Hanson admitted to being an inconsistent player in the past, but noted that it often had to do with the mental part of her game. Prone to overthinking things, she struggled to stay loose and let her talent shine.

So though she’s embarrassed to admit it, one big change on the ice for Hanson is that she’s singing nearly every time there’s a stoppage in play. If she’s by the bench or in a huddle, others may join in. It’s a trick Wahlig taught her to help stay in the moment and not get bogged down in self-doubt or apprehension.

“She told me when she was in college she used to sing ‘Wonderwall’ between her shifts. I’m not that old, so I’m not going to sing that song,” said Hanson. “Just working on the mental side has been helping a whole lot. It’s really calming me down.”

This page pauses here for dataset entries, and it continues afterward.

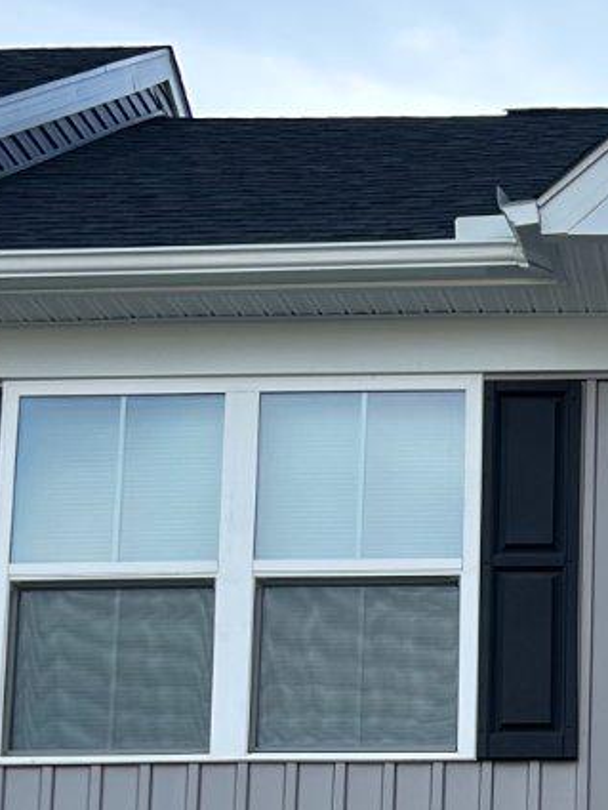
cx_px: 871
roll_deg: +0.0
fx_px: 2200
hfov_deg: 14.8
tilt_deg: +10.7
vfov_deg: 19.4
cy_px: 1033
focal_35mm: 94
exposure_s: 1/982
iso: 50
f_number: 1.5
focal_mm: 5.7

None of this would have been possible if the Brown players weren’t open to what Wahlig, Paluch, and Padolski wanted to teach them, but it’s clear in the excitement with which Hanson talks about this season that there was a ton of potential here just waiting to be exposed. The buy-in from the players is what has made the team’s early success possible, said Wahlig.

“We know that the program’s been struggling. We were going to start at the base level and go from there,” she said. “The girls have responded quicker than I would have hoped and expected. That wasn’t really what I was thinking of when I thought about how the start of this year would go.”

Though the wins are attention-getting and groundbreaking for the program, Wahlig knows Brown’s work is far from over. It’s a long season with many highs and lows, and it’s likely there will be more lows. She doesn’t really believe in dwelling on a game once it’s finished. Win or lose, that game is in the past. She does, however, understand the last impact these wins will have on her team’s psyche.

“After the first game we were all just sitting there for a little bit in shock,” said Hanson. “After the second game, we were saying, ‘Maybe this isn’t a fluke, after all. Maybe things are working out for us.’ It really gave us so much hope. It was really one of the best weekends I’ve ever had in hockey.”

It was a revelation for Hanson, who admitted that there were times where she thought the team would never get better. So much so that part of her philosophy heading into this season was, “It can’t be any worse, so let’s make it the best we can.”

So no, it’s not about the wins, per se, but it is about the confidence boost that comes with winning. The collective team mindset can’t be changed overnight, and it wasn’t going to change simply because Wahlig said it should. Sure, the players had committed to the systems and the culture Wahlig has instilled, but there’s no better reward than seeing the work they’ve put in pay off.

“These girls have been hungry to have this success; it doesn’t come as second-nature to them,” said Wahlig. “We can build on that, going into a weekend expecting success rather than of hoping for it. For me, that’s the next step.”

The Bears are realistic. They don’t think this weekend means there won’t be struggles this season, but it’s also likely that we’ll look back on this past weekend as a major turning point for Brown women’s hockey. Hanson was already talking about tightening up on defense and working to not get outshot, but she also noted that this team is the real deal.

“We’re coming up and we’re working really hard right now. We’re not going to win every single game, but look out for the Brown Bears.”